Project researchers began their investigation by inspecting the genome of the Taiwan habu (Trimeresurus mucrosquamatus), a brown pit viper that's classified as an invasive species in Okinawa.
Scientists discovered a multitude of genes common to many body tissues across all amniotes (animals fertilizing eggs internally or laying eggs on land). According to Barua, several of these genes are involved in folding proteins, which is a logical conclusion, since venomous animals must manufacture huge quantities of protein-based toxins.

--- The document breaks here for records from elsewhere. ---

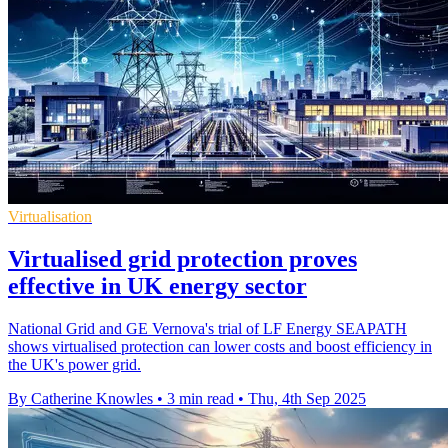
Virtualisation
Virtualised grid protection proves
effective in UK energy sector
National Grid and GE Vernova's trial of LF Energy SEAPATH
shows virtualised protection can lower costs and boost efficiency in
the UK's power grid.
By Catherine Knowles
•
3 min read
•
Thu, 4th Sep 2025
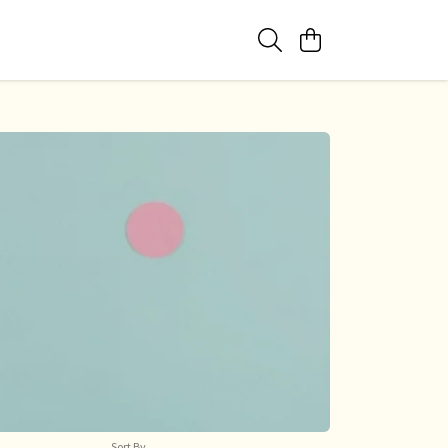
Sort By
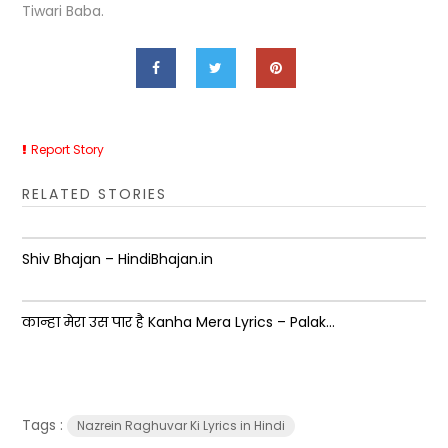
Tiwari Baba.
Report Story
RELATED STORIES
Shiv Bhajan – HindiBhajan.in
कान्हा मेरा उस पार है Kanha Mera Lyrics – Palak...
Tags :
Nazrein Raghuvar Ki Lyrics in Hindi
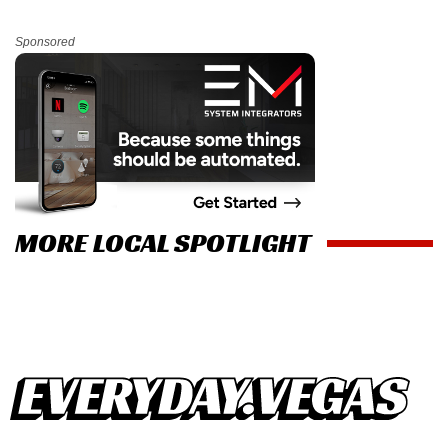
Sponsored
MORE LOCAL SPOTLIGHT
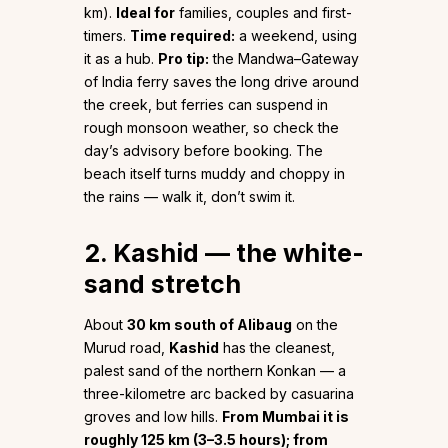
km).
Ideal for
families, couples and first-
timers.
Time required:
a weekend, using
it as a hub.
Pro tip:
the Mandwa–Gateway
of India ferry saves the long drive around
the creek, but ferries can suspend in
rough monsoon weather, so check the
day’s advisory before booking. The
beach itself turns muddy and choppy in
the rains — walk it, don’t swim it.
2. Kashid — the white-
sand stretch
About
30 km south of Alibaug
on the
Murud road,
Kashid
has the cleanest,
palest sand of the northern Konkan — a
three-kilometre arc backed by casuarina
groves and low hills.
From Mumbai it is
roughly 125 km (3–3.5 hours); from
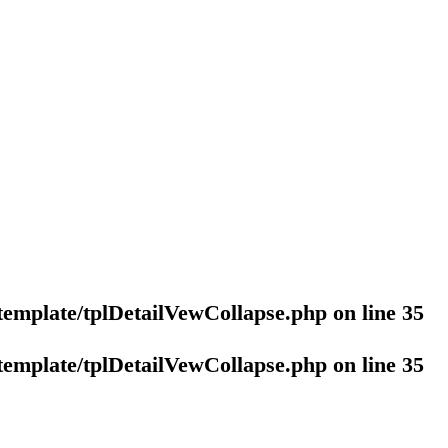
template/tplDetailVewCollapse.php
on line
35
template/tplDetailVewCollapse.php
on line
35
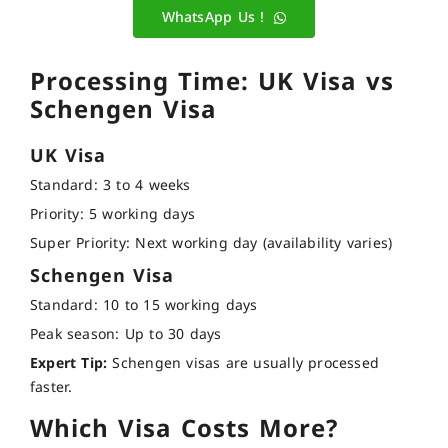
WhatsApp Us !
Processing Time: UK Visa vs
Schengen Visa
UK Visa
Standard: 3 to 4 weeks
Priority: 5 working days
Super Priority: Next working day (availability varies)
Schengen Visa
Standard: 10 to 15 working days
Peak season: Up to 30 days
Expert Tip:
Schengen visas are usually processed
faster.
Which Visa Costs More?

"Humans, of course, have invented tools, weapons and social structures that do most of these jobs without the need for venomous fangs. And venom is costly, too." Fry said. "Building and folding all those proteins takes energy. For that reason, venom is easily lost when it isn't used. There are species of sea snakes that have vestigial venom glands but are no longer venomous, because they switched from feeding on fish to feeding on fish eggs, which don't require a toxic bite."
Fry believes this biting new research may not be the genesis of wicked new superpowers in human beings, but piercing the mystery of venom genetics could have numerous medicinal applications.
"If a cobra's brain were to start expressing the genes that its venom glands expressed, the snake would immediately die of self-toxicity," Fry added. "The importance of this paper goes beyond just this field of study, because it provides a starting platform for all of those kinds of interesting questions."